## Exercise data
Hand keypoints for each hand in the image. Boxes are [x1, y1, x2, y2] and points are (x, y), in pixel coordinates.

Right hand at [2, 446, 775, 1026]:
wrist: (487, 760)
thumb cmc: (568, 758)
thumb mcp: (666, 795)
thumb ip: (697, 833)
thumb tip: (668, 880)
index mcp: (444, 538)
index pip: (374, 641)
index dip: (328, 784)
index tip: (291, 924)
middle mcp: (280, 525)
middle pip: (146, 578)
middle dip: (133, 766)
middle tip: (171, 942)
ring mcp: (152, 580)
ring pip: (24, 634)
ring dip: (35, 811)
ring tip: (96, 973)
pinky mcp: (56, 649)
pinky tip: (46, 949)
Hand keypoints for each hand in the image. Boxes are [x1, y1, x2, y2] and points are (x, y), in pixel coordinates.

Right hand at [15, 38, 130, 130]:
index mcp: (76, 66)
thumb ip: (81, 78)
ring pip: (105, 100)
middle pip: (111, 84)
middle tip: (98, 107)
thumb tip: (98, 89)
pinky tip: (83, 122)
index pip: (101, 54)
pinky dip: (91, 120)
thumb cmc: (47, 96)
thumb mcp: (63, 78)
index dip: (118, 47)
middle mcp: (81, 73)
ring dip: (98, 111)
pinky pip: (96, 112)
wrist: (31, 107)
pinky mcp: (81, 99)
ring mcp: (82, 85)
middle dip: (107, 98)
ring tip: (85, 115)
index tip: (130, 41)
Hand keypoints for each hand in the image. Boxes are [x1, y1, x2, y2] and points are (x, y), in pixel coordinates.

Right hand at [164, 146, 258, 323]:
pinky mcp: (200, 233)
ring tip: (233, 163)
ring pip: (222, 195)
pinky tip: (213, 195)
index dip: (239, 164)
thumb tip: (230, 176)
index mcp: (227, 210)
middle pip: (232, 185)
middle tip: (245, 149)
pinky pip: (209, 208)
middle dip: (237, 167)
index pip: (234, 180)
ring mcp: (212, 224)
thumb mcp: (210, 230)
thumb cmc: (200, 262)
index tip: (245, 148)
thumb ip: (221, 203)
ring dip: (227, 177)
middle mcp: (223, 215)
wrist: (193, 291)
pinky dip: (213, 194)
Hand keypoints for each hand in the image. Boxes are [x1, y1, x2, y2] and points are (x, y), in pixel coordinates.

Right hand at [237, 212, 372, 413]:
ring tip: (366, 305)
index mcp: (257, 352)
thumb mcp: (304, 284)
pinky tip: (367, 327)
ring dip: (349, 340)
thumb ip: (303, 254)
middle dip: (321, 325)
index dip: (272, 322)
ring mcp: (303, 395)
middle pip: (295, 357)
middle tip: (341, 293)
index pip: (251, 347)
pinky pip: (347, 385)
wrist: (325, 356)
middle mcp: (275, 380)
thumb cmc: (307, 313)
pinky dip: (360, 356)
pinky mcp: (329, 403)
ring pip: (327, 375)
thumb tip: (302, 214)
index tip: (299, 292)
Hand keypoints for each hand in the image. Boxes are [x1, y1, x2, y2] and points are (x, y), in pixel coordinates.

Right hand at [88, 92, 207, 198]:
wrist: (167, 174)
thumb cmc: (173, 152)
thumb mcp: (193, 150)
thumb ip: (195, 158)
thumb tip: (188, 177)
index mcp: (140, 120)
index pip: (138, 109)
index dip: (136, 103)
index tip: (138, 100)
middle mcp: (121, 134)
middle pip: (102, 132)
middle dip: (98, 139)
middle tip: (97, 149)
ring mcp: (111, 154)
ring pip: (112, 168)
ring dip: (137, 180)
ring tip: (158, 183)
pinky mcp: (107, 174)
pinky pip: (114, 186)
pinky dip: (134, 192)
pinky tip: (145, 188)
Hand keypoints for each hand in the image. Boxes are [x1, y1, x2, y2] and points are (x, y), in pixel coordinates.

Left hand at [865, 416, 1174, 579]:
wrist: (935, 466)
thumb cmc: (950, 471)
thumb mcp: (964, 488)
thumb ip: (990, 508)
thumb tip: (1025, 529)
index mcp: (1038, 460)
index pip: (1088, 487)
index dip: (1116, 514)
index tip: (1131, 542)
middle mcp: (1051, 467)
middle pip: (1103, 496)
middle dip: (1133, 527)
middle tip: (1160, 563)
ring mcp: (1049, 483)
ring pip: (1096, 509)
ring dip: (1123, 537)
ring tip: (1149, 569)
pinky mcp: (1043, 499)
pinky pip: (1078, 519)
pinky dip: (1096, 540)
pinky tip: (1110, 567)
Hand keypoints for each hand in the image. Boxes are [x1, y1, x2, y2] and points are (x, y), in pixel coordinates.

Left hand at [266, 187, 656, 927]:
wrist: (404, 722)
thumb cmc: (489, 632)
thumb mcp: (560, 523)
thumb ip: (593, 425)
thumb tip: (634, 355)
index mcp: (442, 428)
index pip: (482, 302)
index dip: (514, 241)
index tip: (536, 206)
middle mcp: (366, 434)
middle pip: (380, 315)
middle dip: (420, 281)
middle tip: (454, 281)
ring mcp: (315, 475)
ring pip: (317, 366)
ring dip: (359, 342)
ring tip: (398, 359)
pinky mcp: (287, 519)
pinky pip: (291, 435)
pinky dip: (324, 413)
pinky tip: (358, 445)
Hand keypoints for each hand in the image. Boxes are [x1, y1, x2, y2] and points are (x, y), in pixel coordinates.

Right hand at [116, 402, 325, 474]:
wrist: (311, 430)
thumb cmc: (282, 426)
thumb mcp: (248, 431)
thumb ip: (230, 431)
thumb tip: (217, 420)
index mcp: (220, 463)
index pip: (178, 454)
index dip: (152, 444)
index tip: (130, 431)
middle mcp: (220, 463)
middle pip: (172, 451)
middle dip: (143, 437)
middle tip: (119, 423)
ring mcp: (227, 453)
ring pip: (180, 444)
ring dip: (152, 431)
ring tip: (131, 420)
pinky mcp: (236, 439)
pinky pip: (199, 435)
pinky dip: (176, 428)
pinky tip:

## Exercise details
Track down all lines above with the string "Right" and copy them.

## Completed exercise
Right hand at [2, 446, 775, 1026]:
Right hand at [15, 38, 130, 130]:
Right hand at [164, 146, 258, 323]:
Right hand at [237, 212, 372, 413]:
Right hand at [88, 92, 207, 198]:
Right hand at [116, 402, 325, 474]:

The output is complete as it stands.